The Commission’s homeowners insurance report recommends insurers account for mitigation in underwriting and catastrophe models, calls for stronger independent oversight of catastrophic models, and urges improved homeowner information, grants for hardening, and a shared property-data commons.

The Little Hoover Commission presented policy options Friday to address a homeowners insurance market reshaped by wildfire: insurer exits, dropped policies and rapid growth in the FAIR Plan.

Tamar Foster, presenting the Commission’s late‑2024 homeowners insurance study, described a market in which many homeowners struggle to find affordable coverage and some are dropped from policies, forcing reliance on the FAIR Plan. Foster said the Commission issued 11 recommendations and that recent 2024 regulations addressed parts of the Commission’s proposals but did not go as far on two items the report flagged.

First, the Commission recommended insurers use catastrophe models and rate calculations that account for mitigation—work homeowners and communities undertake to protect homes from fire—because current regulations do not clearly ensure mitigation is factored into underwriting models. Foster also urged stronger public oversight of catastrophic models: while recent regulations include some oversight, much review remains confidential within the Department of Insurance, with only a public process at the end; the Commission called for independent experts to evaluate whether insurers’ risk assessments are fair and reasonable.

Other recommendations include defining a minimum, evidence-based set of home-level mitigations and community mitigations, establishing statutory protections so homeowners association rules do not prevent property hardening, expanding homeowner grant programs and discount/tax incentives to make mitigation affordable, improving Department of Insurance web tools and data accessibility (market filings, premium volumes, approval timelines), and building a centralized data commons for property condition and risk information to make condition data available to insurers, regulators and communities.
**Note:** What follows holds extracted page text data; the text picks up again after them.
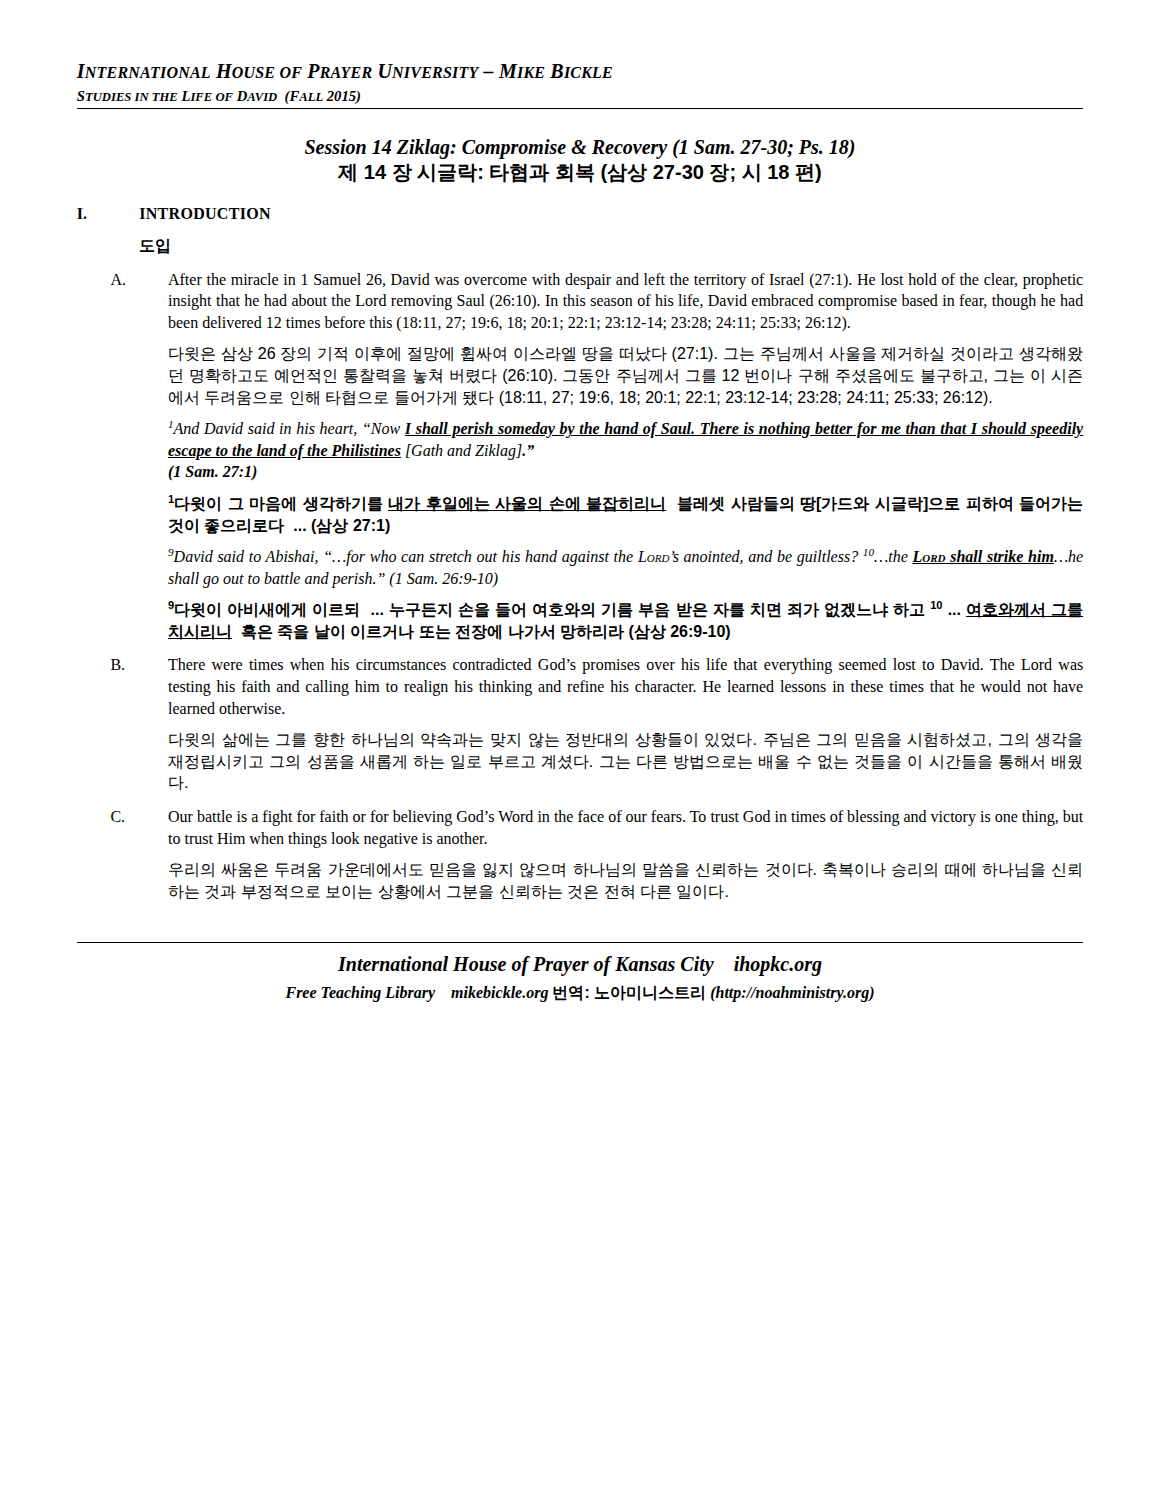INTERNATIONAL HOUSE OF PRAYER UNIVERSITY – MIKE BICKLE
STUDIES IN THE LIFE OF DAVID (FALL 2015)
Session 14 Ziklag: Compromise & Recovery (1 Sam. 27-30; Ps. 18) 제 14 장 시글락: 타협과 회복 (삼상 27-30 장; 시 18 편)
I. INTRODUCTION
도입
A.
After the miracle in 1 Samuel 26, David was overcome with despair and left the territory of Israel (27:1). He lost hold of the clear, prophetic insight that he had about the Lord removing Saul (26:10). In this season of his life, David embraced compromise based in fear, though he had been delivered 12 times before this (18:11, 27; 19:6, 18; 20:1; 22:1; 23:12-14; 23:28; 24:11; 25:33; 26:12).
다윗은 삼상 26 장의 기적 이후에 절망에 휩싸여 이스라엘 땅을 떠났다 (27:1). 그는 주님께서 사울을 제거하실 것이라고 생각해왔던 명확하고도 예언적인 통찰력을 놓쳐 버렸다 (26:10). 그동안 주님께서 그를 12 번이나 구해 주셨음에도 불구하고, 그는 이 시즌에서 두려움으로 인해 타협으로 들어가게 됐다 (18:11, 27; 19:6, 18; 20:1; 22:1; 23:12-14; 23:28; 24:11; 25:33; 26:12).
1And David said in his heart, “Now I shall perish someday by the hand of Saul. There is nothing better for me than that I should speedily escape to the land of the Philistines [Gath and Ziklag].”
(1 Sam. 27:1)
1다윗이 그 마음에 생각하기를 내가 후일에는 사울의 손에 붙잡히리니 블레셋 사람들의 땅[가드와 시글락]으로 피하여 들어가는 것이 좋으리로다 ... (삼상 27:1)
9David said to Abishai, “…for who can stretch out his hand against the Lord’s anointed, and be guiltless? 10…the Lord shall strike him…he shall go out to battle and perish.” (1 Sam. 26:9-10)
9다윗이 아비새에게 이르되 ... 누구든지 손을 들어 여호와의 기름 부음 받은 자를 치면 죄가 없겠느냐 하고 10 ... 여호와께서 그를 치시리니 혹은 죽을 날이 이르거나 또는 전장에 나가서 망하리라 (삼상 26:9-10)
B.
There were times when his circumstances contradicted God’s promises over his life that everything seemed lost to David. The Lord was testing his faith and calling him to realign his thinking and refine his character. He learned lessons in these times that he would not have learned otherwise.
다윗의 삶에는 그를 향한 하나님의 약속과는 맞지 않는 정반대의 상황들이 있었다. 주님은 그의 믿음을 시험하셨고, 그의 생각을 재정립시키고 그의 성품을 새롭게 하는 일로 부르고 계셨다. 그는 다른 방법으로는 배울 수 없는 것들을 이 시간들을 통해서 배웠다.
C.
Our battle is a fight for faith or for believing God’s Word in the face of our fears. To trust God in times of blessing and victory is one thing, but to trust Him when things look negative is another.
우리의 싸움은 두려움 가운데에서도 믿음을 잃지 않으며 하나님의 말씀을 신뢰하는 것이다. 축복이나 승리의 때에 하나님을 신뢰하는 것과 부정적으로 보이는 상황에서 그분을 신뢰하는 것은 전혀 다른 일이다.
International House of Prayer of Kansas City ihopkc.org
Free Teaching Library mikebickle.org 번역: 노아미니스트리 (http://noahministry.org)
Foster noted the Commission supported a bill to establish home-hardening grants and stressed that homeowner mitigation can be expensive and inaccessible without state support. The Commission said it will continue to follow implementation and offer assistance to legislative offices seeking to translate recommendations into law.

What’s next: the Commission’s recommendations give legislative and administrative options—mortgage of oversight reforms, new consumer information tools, grant programs and statutory clarifications—for the Legislature and the Department of Insurance to consider.